■ Documento de origem:
T) Verifica-se, pois, in casu, a violação de caso julgado, anterior, quer por parte do Tribunal de primeira instância, quer pelo Tribunal da Relação do Porto, ao NÂO valorarem, o requerimento das autoras, datado de 4 de Fevereiro de 2019, ou melhor, IGNORANDO-O, o que urge reparar.

U) Violaram, assim, o douto despacho da primeira instância de 19 de Abril de 2021 e douto acórdão, recorrido, datado de 4 de Outubro de 2021, por erro de subsunção, o disposto nos artigos, 580 e 621, ambos do C.P.CIVIL, quanto ao conteúdo e alcance do caso julgado, MATERIAL, ANTERIOR, já formado.

■ Instruções:
A. Indique se cada afirmação concorda com o documento de origem: (i) o requerimento das autoras tem a data de 4 de Fevereiro de 2019; (ii) a violação de caso julgado é imputada apenas ao Tribunal de primeira instância; (iii) o despacho da primeira instância é de 19 de Abril de 2021. Responda a cada uma com sim ou não e cite exatamente as palavras do documento que decidem a resposta.
B. Retome o documento de origem sobre a violação de caso julgado e continue-o a partir da última frase apresentada.
Os registos não são precisos para nada do que aqui se pede.

(Coordenadas nomeadas das articulações)
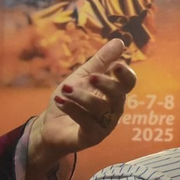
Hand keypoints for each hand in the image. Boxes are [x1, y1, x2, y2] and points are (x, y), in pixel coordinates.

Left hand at [29, 37, 136, 171]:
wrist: (51, 125)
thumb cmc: (71, 99)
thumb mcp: (83, 76)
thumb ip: (101, 61)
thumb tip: (120, 41)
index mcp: (114, 92)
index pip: (128, 83)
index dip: (125, 74)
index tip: (115, 64)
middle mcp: (114, 109)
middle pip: (118, 96)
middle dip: (105, 85)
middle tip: (91, 76)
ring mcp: (104, 125)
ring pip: (100, 108)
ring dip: (81, 96)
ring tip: (65, 89)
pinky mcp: (92, 137)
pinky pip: (87, 123)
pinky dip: (73, 110)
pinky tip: (61, 100)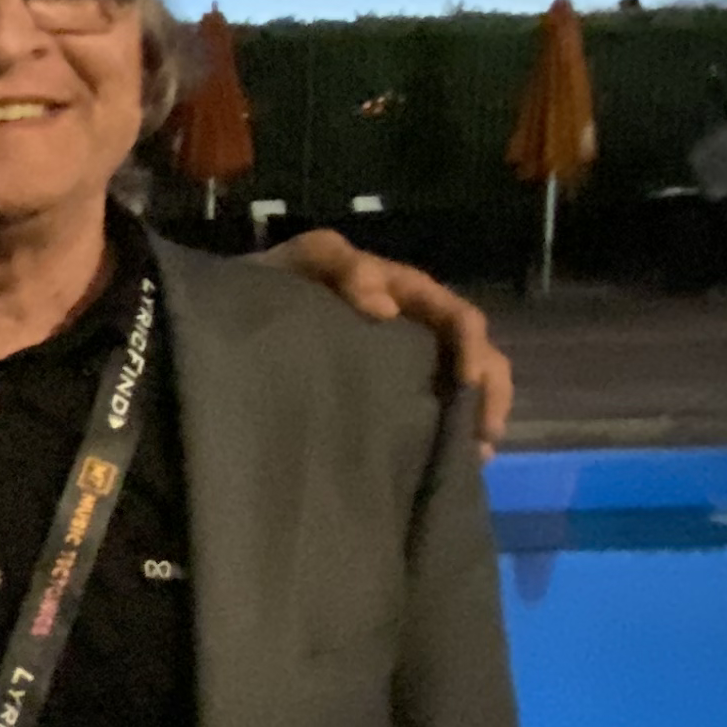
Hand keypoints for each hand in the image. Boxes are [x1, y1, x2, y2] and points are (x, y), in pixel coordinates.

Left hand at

■ Respostas por ordem:
A.
(i) Sim: «o requerimento das autoras, datado de 4 de Fevereiro de 2019».
(ii) Não: «quer por parte do Tribunal de primeira instância, quer pelo Tribunal da Relação do Porto».
(iii) Sim: «o douto despacho da primeira instância de 19 de Abril de 2021».

B.
Nestes termos e nos melhores de Direito que V. Ex.as, doutamente, suprirão, deve o presente recurso de revista, ser ADMITIDO e a final, julgado procedente, por provado, REVOGANDO-SE, quer o douto despacho que absolveu os Réus/requeridos, da presente instância, INCIDENTAL, bem como o douto acórdão recorrido, ordenando-se, em consequência, o regular prosseguimento dos autos INCIDENTAIS, atenta, a alegada, VIOLAÇÂO DE CASO JULGADO,MATERIAL, IMPLÍCITO, ANTERIOR, formado com a prolação da douta sentença, datada de 6 de Fevereiro de 2020, já transitada em julgado, ao NÂO valorarem a factualidade constante do requerimento das Autoras e ora recorrentes, datado de 4 de Fevereiro de 2019, coberta pelo caso julgado, tudo com as legais consequências, pois, SÓ, assim, será efetuada, a costumada,

JUSTIÇA».


Não foram apresentadas contra-alegações.


Colhidos os vistos, cumpre apreciar e decidir.


***

II – DELIMITAÇÃO DO OBJECTO DO RECURSO


Nada obsta à apreciação do mérito da revista.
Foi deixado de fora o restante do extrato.